Some argued that fighters flown remotely would be better suited to the task, able to execute maneuvers that would turn an organic occupant to jelly. But due to the massive distances involved where space combat was concerned, the only way to ensure a low enough latency connection for that to be viable was by laser transmission, which could be obstructed by objects and hazards. You couldn't send a laser signal to a vessel that was on the other side of a planet, for example, not without satellites already in place to bounce the beam. Automated drones were a possibility, but so far the only species that had developed advanced enough computing technology to achieve that were the Brokers, and they weren't too keen on sharing it. At least for the foreseeable future, Jaeger wouldn't be out of a job.
The indicator on his HUD turned from red to green, signifying that he was clear to launch.
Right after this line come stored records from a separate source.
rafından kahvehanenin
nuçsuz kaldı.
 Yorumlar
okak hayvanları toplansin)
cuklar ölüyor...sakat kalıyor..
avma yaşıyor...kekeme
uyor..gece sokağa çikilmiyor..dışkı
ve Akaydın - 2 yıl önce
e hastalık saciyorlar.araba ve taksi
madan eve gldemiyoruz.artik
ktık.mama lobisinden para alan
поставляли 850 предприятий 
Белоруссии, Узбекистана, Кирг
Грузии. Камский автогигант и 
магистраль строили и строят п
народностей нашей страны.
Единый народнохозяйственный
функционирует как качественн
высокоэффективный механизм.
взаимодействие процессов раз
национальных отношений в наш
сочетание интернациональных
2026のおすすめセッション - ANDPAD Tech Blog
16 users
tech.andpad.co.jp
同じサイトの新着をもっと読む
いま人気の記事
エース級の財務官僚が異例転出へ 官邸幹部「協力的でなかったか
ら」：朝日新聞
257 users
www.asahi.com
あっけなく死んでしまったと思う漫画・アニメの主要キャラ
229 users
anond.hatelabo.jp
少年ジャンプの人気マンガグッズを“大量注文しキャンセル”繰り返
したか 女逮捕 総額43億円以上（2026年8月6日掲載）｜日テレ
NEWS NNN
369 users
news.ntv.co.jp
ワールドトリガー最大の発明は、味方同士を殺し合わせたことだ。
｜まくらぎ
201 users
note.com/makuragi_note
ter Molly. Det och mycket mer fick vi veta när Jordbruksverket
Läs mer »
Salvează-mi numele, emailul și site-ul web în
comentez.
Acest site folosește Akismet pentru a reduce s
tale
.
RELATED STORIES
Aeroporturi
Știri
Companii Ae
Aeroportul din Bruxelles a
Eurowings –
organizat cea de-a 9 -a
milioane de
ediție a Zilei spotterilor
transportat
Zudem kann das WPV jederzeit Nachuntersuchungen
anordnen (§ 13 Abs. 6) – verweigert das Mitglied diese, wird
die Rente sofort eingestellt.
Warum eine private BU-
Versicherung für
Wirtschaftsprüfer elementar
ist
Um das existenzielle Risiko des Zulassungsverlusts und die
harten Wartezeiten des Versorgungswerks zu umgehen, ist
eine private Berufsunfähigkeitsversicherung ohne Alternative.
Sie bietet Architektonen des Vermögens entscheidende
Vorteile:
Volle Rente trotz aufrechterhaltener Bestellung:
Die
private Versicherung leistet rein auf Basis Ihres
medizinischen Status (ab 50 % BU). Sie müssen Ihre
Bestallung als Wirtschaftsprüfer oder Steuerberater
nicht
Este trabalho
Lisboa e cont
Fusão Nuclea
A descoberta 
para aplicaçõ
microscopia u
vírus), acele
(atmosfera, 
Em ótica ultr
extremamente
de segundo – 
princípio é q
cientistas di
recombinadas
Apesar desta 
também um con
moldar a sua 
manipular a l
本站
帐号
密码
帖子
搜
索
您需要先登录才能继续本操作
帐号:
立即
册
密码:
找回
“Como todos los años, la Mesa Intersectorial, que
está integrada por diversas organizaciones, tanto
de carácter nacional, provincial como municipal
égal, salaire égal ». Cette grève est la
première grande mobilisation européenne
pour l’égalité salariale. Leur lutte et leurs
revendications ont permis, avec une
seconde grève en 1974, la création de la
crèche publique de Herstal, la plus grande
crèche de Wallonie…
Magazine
Wasting no time, he gave the throttle a short squeeze, orange flames splashing against the panel behind him as the acceleration pinned him to his seat. In a flash, the brightly lit interior of the bay was replaced with the darkness of space, only the relatively thin barrier of his canopy protecting him from the freezing cold and the deadly radiation. Space looked so serene and pristine, but it was actually swarming with charged particles that would turn his chromosomes into Swiss cheese, along with dust and debris that could hit with the force of a bullet. The spacecraft were made of stern stuff, but every spacefarer feared the day that the cruel hand of fate might send an errant micrometeorite hurtling towards his head.
He rotated the fighter on its axis and retracted his landing gear, angling the nose towards the vast field of ice and rock in the distance. To his right, he could see the jump carrier and its trailing support vessels, torpedo boats and CIWS frigates floating along in a lazy formation like a pod of dolphins surfing the bow wave of a ship. Only the largest vessels in the Navy were big enough to house the nuclear reactors that were needed to power the jump drives, the smaller vessels had to be towed in their slipstream. The carrier was already dwindling to the size of a toy, the ocean-grey hull shaped vaguely like a giant snub-nosed bullet, with recesses along its length for docking dropships and other craft when the hangars were full. Its belly and flanks bristled with weaponry. There were lines of closed hatches that housed torpedo bays, long railguns on flexible arms, and point defense turrets jutting from its bulbous hull. A carrier could both defend itself and deal an incredible amount of damage to anything that was unwise enough to get into range.
A burst of flame drew his eye, and he made out Scorch leaving the hangar, using the telescope function on his visor to zoom in on the fighter as it drifted towards him. He heard crackling static in his earpiece, and then mission control came through.
"We've got some weird heat signatures showing up on the thermal scans, could be recent collisions between large bodies, but it's not likely. Radar won't be of much use out there, there's a lot of shit floating around, so keep your eyes peeled. Remember, don't engage unless necessary, this is a recon mission."